Improv at the Second Kitchen
I am a slave to recipes.
I’ve cooked enough by now to avoid that numb terror you first feel upon picking up a knife (or a spatula, or a pan, or a…). I make certain foods, like guacamole, with confidence and ease and nary a glance at a slip of paper. But for the most part, if I haven’t cooked a dish at least a dozen times, I still clutch a recipe and God help us all if I vary from its instructions.

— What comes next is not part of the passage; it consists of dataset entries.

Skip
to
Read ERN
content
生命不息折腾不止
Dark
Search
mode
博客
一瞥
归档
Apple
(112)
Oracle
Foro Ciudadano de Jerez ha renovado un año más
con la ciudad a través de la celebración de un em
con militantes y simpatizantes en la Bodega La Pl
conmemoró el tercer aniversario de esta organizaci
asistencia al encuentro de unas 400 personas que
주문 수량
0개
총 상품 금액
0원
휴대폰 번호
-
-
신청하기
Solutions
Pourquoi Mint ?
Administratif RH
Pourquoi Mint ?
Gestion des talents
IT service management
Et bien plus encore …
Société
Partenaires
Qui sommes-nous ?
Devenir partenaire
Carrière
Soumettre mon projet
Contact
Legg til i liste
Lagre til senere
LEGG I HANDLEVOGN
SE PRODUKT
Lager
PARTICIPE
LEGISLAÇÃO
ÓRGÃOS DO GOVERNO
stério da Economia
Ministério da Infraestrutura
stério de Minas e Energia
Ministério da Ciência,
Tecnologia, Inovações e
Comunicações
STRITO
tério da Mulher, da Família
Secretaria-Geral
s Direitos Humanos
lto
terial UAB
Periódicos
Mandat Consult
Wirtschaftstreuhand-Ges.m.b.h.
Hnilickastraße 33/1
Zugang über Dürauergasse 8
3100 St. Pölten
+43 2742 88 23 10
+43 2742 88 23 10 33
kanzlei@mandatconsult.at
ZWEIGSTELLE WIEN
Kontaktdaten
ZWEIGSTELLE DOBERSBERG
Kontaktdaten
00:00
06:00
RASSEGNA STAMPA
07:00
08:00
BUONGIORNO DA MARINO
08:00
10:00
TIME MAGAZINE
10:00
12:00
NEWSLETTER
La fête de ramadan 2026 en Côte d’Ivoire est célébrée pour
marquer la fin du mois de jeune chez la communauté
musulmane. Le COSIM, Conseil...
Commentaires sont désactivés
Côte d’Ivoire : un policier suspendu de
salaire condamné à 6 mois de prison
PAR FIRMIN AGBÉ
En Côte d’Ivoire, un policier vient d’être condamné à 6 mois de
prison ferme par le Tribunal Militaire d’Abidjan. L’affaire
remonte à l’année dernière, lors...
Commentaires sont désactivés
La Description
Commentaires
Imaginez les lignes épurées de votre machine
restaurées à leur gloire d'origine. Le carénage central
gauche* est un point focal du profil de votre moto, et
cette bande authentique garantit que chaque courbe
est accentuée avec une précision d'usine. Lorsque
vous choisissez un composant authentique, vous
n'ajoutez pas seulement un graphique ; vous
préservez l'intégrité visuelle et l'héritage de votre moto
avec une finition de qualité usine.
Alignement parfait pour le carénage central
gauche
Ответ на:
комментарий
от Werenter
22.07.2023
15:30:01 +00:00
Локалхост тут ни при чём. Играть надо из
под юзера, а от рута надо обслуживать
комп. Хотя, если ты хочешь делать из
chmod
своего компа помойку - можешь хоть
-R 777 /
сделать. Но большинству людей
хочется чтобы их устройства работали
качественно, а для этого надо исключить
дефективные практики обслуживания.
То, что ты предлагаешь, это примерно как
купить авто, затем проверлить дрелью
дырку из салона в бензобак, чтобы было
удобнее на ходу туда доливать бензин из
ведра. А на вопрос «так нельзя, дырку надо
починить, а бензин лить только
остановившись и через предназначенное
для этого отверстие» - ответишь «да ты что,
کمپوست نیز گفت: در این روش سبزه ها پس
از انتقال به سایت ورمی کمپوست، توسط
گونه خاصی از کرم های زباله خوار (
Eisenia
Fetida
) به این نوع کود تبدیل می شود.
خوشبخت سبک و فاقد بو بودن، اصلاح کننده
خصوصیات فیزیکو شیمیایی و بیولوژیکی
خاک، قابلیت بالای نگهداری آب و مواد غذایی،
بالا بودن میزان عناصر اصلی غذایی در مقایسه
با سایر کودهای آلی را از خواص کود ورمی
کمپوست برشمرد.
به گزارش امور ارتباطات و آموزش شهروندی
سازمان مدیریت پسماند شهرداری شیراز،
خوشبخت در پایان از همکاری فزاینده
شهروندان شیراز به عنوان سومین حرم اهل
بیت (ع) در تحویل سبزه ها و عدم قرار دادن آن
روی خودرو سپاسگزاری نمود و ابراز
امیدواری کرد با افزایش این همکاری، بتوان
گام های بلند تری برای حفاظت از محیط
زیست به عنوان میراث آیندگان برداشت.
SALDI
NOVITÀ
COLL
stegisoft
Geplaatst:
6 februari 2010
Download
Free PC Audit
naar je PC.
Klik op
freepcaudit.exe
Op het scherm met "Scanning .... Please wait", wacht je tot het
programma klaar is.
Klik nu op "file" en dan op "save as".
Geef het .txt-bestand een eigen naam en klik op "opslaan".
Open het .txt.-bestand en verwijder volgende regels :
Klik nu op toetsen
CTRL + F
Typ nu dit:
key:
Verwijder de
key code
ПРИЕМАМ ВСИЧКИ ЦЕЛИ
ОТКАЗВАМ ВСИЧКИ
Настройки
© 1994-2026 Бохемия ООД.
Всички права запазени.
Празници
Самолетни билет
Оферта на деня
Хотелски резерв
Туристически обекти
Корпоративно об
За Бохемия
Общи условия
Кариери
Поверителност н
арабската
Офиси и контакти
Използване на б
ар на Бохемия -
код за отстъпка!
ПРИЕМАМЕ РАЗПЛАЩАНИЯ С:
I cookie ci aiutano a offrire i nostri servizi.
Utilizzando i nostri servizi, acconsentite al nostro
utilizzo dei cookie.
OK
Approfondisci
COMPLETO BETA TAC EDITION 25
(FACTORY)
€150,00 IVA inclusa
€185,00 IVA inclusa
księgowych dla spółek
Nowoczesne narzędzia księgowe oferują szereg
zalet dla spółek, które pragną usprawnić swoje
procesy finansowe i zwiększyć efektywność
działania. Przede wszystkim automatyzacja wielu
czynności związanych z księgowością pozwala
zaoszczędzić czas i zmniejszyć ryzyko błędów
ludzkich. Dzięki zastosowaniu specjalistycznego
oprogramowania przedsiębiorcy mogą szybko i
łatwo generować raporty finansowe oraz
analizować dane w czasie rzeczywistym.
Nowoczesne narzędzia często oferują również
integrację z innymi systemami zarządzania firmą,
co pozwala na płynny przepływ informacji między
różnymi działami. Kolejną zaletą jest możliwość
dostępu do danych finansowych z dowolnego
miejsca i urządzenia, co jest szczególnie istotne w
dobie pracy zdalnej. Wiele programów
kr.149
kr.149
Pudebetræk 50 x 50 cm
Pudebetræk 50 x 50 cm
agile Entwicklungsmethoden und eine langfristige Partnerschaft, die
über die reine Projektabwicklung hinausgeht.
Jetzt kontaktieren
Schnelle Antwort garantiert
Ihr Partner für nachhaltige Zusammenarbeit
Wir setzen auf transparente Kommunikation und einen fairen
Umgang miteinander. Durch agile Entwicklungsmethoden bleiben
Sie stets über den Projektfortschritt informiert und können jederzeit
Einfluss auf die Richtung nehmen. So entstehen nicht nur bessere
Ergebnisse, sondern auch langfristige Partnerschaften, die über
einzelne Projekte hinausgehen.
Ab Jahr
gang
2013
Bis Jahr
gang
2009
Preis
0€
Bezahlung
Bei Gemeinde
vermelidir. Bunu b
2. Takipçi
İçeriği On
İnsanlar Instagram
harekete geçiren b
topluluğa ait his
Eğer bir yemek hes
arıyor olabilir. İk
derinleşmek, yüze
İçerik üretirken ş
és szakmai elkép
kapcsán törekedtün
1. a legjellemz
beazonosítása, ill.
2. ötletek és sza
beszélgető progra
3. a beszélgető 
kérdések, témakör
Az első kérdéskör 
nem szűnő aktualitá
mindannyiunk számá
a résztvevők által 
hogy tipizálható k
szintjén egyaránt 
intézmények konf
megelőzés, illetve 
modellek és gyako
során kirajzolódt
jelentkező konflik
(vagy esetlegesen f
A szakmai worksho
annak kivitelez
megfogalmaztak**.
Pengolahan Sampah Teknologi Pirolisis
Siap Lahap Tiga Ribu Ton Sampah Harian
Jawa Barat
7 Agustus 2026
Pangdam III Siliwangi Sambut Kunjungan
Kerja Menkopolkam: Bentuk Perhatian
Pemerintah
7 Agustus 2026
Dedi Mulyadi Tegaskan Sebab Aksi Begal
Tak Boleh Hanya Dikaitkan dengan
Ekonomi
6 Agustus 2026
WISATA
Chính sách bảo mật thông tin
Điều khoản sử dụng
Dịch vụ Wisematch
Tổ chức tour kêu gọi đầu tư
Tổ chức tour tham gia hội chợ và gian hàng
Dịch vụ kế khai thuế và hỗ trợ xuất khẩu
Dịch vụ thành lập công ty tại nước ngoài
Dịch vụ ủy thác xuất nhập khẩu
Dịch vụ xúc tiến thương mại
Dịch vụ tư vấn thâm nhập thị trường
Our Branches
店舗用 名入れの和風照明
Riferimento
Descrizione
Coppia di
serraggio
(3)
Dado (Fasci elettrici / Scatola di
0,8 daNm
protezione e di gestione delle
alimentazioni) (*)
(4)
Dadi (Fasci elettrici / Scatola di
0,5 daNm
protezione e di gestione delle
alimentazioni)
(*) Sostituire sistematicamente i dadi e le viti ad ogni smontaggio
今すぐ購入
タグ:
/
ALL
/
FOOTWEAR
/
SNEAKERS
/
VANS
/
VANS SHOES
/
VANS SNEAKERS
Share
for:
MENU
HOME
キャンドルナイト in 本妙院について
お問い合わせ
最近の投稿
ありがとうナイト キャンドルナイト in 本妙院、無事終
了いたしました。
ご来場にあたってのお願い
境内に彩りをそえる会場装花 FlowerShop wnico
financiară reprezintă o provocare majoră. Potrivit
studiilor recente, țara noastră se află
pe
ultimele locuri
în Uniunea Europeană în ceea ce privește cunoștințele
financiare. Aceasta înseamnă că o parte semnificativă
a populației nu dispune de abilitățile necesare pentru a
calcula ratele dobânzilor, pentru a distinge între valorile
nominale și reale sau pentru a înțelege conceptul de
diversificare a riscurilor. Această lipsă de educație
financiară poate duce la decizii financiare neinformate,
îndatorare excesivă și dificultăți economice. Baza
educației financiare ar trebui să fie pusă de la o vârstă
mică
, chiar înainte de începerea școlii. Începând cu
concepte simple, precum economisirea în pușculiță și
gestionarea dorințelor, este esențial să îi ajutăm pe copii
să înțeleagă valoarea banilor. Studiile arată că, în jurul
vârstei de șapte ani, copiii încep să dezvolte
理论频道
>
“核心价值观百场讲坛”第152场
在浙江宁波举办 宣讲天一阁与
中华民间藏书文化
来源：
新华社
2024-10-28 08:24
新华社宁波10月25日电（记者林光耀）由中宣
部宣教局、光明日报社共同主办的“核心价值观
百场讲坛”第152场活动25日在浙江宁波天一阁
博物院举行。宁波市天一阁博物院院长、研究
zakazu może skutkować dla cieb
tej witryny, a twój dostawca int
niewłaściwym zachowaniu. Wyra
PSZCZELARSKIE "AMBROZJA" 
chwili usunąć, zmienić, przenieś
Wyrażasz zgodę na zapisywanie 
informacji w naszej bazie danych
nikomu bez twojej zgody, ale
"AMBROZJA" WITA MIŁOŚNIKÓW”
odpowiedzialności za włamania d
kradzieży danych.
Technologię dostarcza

Everyone knows baking is a science, but for me all cooking is–and recipes are its immutable laws. If I add more than exactly a quarter-teaspoon of pepper, the house may explode. If I substitute powdered garlic, the planet cracks in half. Many times during my cooking adventures, my brother has sighed, strolled on in, tasted whatever I was convinced ‘d destroyed, and added a pinch of this or that to make it edible.
How do you people do it?

Take last night’s dinner (and today’s hastily-eaten lunch, hence the empty bowl): gazpacho-based tomato sauce with meatballs and angel hair. We started with a big jug of thin, cold soup leftover from a recent family party; my mom puttered about in the kitchen for a while, opened a few jars, and when dinner hit the table the stuff had magically become a real good, totally different, totally hearty sauce. When I asked her what she’d done, the answers seemed so obvious: boiled off some of the water. Added some crushed tomatoes. Smashed in some meatballs. And yet, had I been in front of the stove, I would’ve stared glumly at the gazpacho for a while before cooking up a side dish and dining on cold soup.
Maybe, once my brother’s done with it, I should take a look at The Improvisational Cook. But something tells me I’ll be reading How to Boil Water and its ilk for a while, yet.
It’s a long–and hopefully delicious–road ahead.